■ Provided material:
======
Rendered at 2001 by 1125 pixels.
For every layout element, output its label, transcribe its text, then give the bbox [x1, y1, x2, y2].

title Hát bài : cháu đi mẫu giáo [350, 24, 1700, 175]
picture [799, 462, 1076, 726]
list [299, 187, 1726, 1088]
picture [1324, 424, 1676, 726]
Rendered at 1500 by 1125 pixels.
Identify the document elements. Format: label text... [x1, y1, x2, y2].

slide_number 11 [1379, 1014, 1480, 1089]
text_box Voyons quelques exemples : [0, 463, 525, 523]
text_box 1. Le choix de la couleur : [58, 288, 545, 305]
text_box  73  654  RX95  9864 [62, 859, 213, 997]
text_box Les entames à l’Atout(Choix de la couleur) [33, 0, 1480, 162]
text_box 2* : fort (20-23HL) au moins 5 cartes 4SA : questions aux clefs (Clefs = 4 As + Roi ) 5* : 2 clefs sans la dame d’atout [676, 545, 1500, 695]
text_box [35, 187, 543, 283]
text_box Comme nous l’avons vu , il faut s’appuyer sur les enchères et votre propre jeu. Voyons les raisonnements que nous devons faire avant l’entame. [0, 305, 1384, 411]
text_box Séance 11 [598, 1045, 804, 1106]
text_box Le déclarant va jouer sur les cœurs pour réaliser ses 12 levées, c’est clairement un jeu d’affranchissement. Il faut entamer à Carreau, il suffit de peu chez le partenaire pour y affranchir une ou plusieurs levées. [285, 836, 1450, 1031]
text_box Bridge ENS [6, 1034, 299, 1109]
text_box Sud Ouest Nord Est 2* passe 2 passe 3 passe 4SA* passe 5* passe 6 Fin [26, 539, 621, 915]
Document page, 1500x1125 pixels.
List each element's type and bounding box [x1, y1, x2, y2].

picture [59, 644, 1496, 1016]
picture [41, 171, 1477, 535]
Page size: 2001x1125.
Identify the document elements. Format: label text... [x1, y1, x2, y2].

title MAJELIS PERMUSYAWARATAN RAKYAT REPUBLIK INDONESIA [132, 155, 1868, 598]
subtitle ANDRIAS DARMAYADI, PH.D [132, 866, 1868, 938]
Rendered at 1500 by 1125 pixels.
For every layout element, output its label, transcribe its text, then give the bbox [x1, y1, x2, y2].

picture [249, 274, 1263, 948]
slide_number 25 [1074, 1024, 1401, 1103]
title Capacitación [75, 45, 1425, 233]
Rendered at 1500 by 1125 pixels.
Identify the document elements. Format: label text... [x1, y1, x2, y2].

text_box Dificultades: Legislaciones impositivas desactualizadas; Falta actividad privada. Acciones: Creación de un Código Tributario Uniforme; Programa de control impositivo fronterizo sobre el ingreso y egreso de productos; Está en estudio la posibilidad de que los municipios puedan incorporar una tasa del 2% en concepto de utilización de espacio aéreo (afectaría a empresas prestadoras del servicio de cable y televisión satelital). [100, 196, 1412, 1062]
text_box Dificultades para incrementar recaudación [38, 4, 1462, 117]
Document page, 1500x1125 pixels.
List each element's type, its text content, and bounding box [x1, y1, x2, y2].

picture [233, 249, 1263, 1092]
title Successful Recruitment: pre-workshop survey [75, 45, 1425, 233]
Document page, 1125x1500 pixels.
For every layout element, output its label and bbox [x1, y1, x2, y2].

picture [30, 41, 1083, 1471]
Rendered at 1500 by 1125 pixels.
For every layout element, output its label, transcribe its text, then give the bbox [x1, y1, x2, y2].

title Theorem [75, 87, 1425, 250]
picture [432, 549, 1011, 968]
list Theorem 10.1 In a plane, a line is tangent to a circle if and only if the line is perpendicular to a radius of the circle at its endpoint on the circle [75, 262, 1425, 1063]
======
■ What is expected: Every line of the material needs to be returned exactly.

■ Result:
Rendered at 2001 by 1125 pixels.
For every layout element, output its label, transcribe its text, then give the bbox [x1, y1, x2, y2].

title Hát bài : cháu đi mẫu giáo [350, 24, 1700, 175]
picture [799, 462, 1076, 726]
list [299, 187, 1726, 1088]
picture [1324, 424, 1676, 726]
Rendered at 1500 by 1125 pixels.
Identify the document elements. Format: label text... [x1, y1, x2, y2].

slide_number 11 [1379, 1014, 1480, 1089]
text_box Voyons quelques exemples : [0, 463, 525, 523]
text_box 1. Le choix de la couleur : [58, 288, 545, 305]
text_box  73  654  RX95  9864 [62, 859, 213, 997]
text_box Les entames à l’Atout(Choix de la couleur) [33, 0, 1480, 162]
text_box 2* : fort (20-23HL) au moins 5 cartes 4SA : questions aux clefs (Clefs = 4 As + Roi ) 5* : 2 clefs sans la dame d’atout [676, 545, 1500, 695]
text_box [35, 187, 543, 283]
text_box Comme nous l’avons vu , il faut s’appuyer sur les enchères et votre propre jeu. Voyons les raisonnements que nous devons faire avant l’entame. [0, 305, 1384, 411]
text_box Séance 11 [598, 1045, 804, 1106]
text_box Le déclarant va jouer sur les cœurs pour réaliser ses 12 levées, c’est clairement un jeu d’affranchissement. Il faut entamer à Carreau, il suffit de peu chez le partenaire pour y affranchir une ou plusieurs levées. [285, 836, 1450, 1031]
text_box Bridge ENS [6, 1034, 299, 1109]
text_box Sud Ouest Nord Est 2* passe 2 passe 3 passe 4SA* passe 5* passe 6 Fin [26, 539, 621, 915]
Document page, 1500x1125 pixels.
List each element's type and bounding box [x1, y1, x2, y2].

picture [59, 644, 1496, 1016]
picture [41, 171, 1477, 535]
Page size: 2001x1125.
Identify the document elements. Format: label text... [x1, y1, x2, y2].

title MAJELIS PERMUSYAWARATAN RAKYAT REPUBLIK INDONESIA [132, 155, 1868, 598]
subtitle ANDRIAS DARMAYADI, PH.D [132, 866, 1868, 938]
Rendered at 1500 by 1125 pixels.
For every layout element, output its label, transcribe its text, then give the bbox [x1, y1, x2, y2].

picture [249, 274, 1263, 948]
slide_number 25 [1074, 1024, 1401, 1103]
title Capacitación [75, 45, 1425, 233]
Rendered at 1500 by 1125 pixels.
Identify the document elements. Format: label text... [x1, y1, x2, y2].

text_box Dificultades: Legislaciones impositivas desactualizadas; Falta actividad privada. Acciones: Creación de un Código Tributario Uniforme; Programa de control impositivo fronterizo sobre el ingreso y egreso de productos; Está en estudio la posibilidad de que los municipios puedan incorporar una tasa del 2% en concepto de utilización de espacio aéreo (afectaría a empresas prestadoras del servicio de cable y televisión satelital). [100, 196, 1412, 1062]
text_box Dificultades para incrementar recaudación [38, 4, 1462, 117]
Document page, 1500x1125 pixels.
List each element's type, its text content, and bounding box [x1, y1, x2, y2].

picture [233, 249, 1263, 1092]
title Successful Recruitment: pre-workshop survey [75, 45, 1425, 233]
Document page, 1125x1500 pixels.
For every layout element, output its label and bbox [x1, y1, x2, y2].

picture [30, 41, 1083, 1471]
Rendered at 1500 by 1125 pixels.
For every layout element, output its label, transcribe its text, then give the bbox [x1, y1, x2, y2].

title Theorem [75, 87, 1425, 250]
picture [432, 549, 1011, 968]
list Theorem 10.1 In a plane, a line is tangent to a circle if and only if the line is perpendicular to a radius of the circle at its endpoint on the circle [75, 262, 1425, 1063]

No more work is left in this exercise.